WHAT THE TASK REQUIRES: Whatever the records say, give every one of them again exactly.

SOURCE RECORDS:
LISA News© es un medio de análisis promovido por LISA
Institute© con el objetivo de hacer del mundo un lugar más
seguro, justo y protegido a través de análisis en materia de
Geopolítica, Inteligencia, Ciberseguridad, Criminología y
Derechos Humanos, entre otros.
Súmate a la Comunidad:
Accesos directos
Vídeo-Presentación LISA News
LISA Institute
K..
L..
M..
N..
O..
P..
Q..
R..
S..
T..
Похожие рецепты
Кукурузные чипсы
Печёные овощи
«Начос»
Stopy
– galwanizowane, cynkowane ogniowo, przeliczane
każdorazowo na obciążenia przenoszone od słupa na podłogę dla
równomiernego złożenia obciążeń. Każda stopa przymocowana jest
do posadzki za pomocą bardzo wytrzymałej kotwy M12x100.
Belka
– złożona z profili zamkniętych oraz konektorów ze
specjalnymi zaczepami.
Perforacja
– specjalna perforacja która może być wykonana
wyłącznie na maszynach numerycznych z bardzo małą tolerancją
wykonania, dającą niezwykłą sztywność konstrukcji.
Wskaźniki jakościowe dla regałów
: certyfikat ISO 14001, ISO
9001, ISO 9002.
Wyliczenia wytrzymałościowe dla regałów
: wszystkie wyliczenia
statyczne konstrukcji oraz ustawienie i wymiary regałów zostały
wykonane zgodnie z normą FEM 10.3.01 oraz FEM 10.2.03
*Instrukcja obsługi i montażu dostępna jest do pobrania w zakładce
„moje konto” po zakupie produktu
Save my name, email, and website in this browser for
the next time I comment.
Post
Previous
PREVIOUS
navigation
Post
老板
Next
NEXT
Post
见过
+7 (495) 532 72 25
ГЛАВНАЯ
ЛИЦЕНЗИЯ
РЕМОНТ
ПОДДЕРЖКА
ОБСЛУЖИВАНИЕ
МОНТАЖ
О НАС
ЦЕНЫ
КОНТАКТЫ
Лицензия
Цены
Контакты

SOLUTION TO THIS EXERCISE:
LISA News© es un medio de análisis promovido por LISA
Institute© con el objetivo de hacer del mundo un lugar más
seguro, justo y protegido a través de análisis en materia de
Geopolítica, Inteligencia, Ciberseguridad, Criminología y
Derechos Humanos, entre otros.
Súmate a la Comunidad:
Accesos directos
Vídeo-Presentación LISA News
LISA Institute
K..
L..
M..
N..
O..
P..
Q..
R..
S..
T..
Похожие рецепты
Кукурузные чипсы
Печёные овощи
«Начос»
Stopy
– galwanizowane, cynkowane ogniowo, przeliczane
każdorazowo na obciążenia przenoszone od słupa na podłogę dla
równomiernego złożenia obciążeń. Każda stopa przymocowana jest
do posadzki za pomocą bardzo wytrzymałej kotwy M12x100.
Belka
– złożona z profili zamkniętych oraz konektorów ze
specjalnymi zaczepami.
Perforacja
– specjalna perforacja która może być wykonana
wyłącznie na maszynach numerycznych z bardzo małą tolerancją
wykonania, dającą niezwykłą sztywność konstrukcji.
Wskaźniki jakościowe dla regałów
: certyfikat ISO 14001, ISO
9001, ISO 9002.
Wyliczenia wytrzymałościowe dla regałów
: wszystkie wyliczenia
statyczne konstrukcji oraz ustawienie i wymiary regałów zostały
wykonane zgodnie z normą FEM 10.3.01 oraz FEM 10.2.03
*Instrukcja obsługi i montażu dostępna jest do pobrania w zakładce
„moje konto” po zakupie produktu
Save my name, email, and website in this browser for
the next time I comment.
Post
Previous
PREVIOUS
navigation
Post
老板
Next
NEXT
Post
见过
+7 (495) 532 72 25
ГЛАВНАЯ
ЛИЦЕНЗИЯ
РЕМОНТ
ПОДДЕРЖКА
ОБСЛУЖИВАНИЕ
МОНТАЖ
О НАС
ЦЕНЫ
КОНТАКТЫ
Лицензия
Цены
Контакты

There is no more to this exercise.